Tika Command Line Interface

The tika-app command line interface is still in flux for 4.x. Options and behavior may change before the final release.

This section covers using Apache Tika from the command line via tika-app.

Overview

The Tika application (tika-app) is a command line utility for extracting text content and metadata from all sorts of files.

Installation

As of 4.x, tika-app is distributed as a zip archive rather than a single self-contained jar. The bare tika-app-<version>.jar is only a thin launcher and will fail with NoClassDefFoundError if run on its own — the parsers and supporting modules (including the Tika Pipes processor) live in the adjacent lib/ directory.

Download tika-app-<version>.zip, unzip it, and run tika-app-<version>.jar from inside the unzipped directory so that lib/ and plugins/ sit alongside the jar:

unzip tika-app-<version>.zip
cd tika-app-<version>
java -jar tika-app-<version>.jar [option...] [file|port...]

The examples below use tika-app.jar as shorthand for the versioned jar in the unzipped distribution.

####

## Exercises
1 – According to the Tika command line page, what error does the bare tika-app jar produce when it is run on its own?
2 – From the Tika command line page, extract the stretch from "The tika-app command" through "adjacent lib/ directory.".
3 – Extend the Tika command line page with new text that follows on from its last sentence.

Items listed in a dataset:

####

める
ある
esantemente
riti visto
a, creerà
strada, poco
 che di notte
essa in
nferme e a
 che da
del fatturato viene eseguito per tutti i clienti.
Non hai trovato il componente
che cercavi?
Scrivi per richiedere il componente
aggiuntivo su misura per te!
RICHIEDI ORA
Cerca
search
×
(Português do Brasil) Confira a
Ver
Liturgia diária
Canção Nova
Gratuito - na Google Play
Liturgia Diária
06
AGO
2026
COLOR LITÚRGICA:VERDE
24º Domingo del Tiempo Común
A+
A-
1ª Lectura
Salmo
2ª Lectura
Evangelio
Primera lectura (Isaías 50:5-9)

####

## Your written answers
1 – It fails with NoClassDefFoundError.

2 –
The tika-app command line interface is still in flux for 4.x. Options and behavior may change before the final release.

This section covers using Apache Tika from the command line via tika-app.

Overview

The Tika application (tika-app) is a command line utility for extracting text content and metadata from all sorts of files.

Installation

As of 4.x, tika-app is distributed as a zip archive rather than a single self-contained jar. The bare tika-app-<version>.jar is only a thin launcher and will fail with NoClassDefFoundError if run on its own — the parsers and supporting modules (including the Tika Pipes processor) live in the adjacent lib/ directory.

3 –
Basic Usage

java -jar tika-app.jar [option...] [file|port...]

Command Line Options

Help and Information

Option Description

-? or --help

Display usage instructions

-v or --verbose

Enable debug-level output

-V or --version

Show version details

Operation Modes

Option Description

-g or --gui

Launch the graphical interface

-s or --server

Start the web server

-f or --fork

Enable fork mode for isolated extraction

Output Formatting

Option Description

-x or --xml

Output XHTML (default)

-h or --html

Output HTML

-t or --text

Output plain text

--md

Output Markdown

-m or --metadata

Output metadata only

-j or --json

Output JSON metadata

Examples

Extract text from a file

java -jar tika-app.jar --text document.pdf

Extract metadata as JSON

java -jar tika-app.jar --json document.docx

Pipeline processing

Extract text from a remote document and search for keywords:

curl http://example.com/document.doc | java -jar tika-app.jar --text | grep -q keyword

Tika Pipes processing

Process many documents by specifying input and output paths. Inputs can be a local directory, S3, GCS, Azure, JDBC, and others via Tika Pipes fetchers:

java -jar tika-app.jar -i /path/to/input -o /path/to/output

Extract Markdown from a file

java -jar tika-app.jar --md document.docx

Custom configuration

Use a custom configuration file:

java -jar tika-app.jar --config=tika-config.json document.pdf

Tika Pipes Processing

For processing many documents — from a local directory, S3, GCS, Azure, JDBC, or any other Tika Pipes source — run tika-app with input/output paths. Under the hood this is Tika Pipes, dispatched asynchronously into forked JVM processes for fault tolerance. Tika prints a one-line banner to stderr when it switches into Pipes mode so you can confirm which path is running.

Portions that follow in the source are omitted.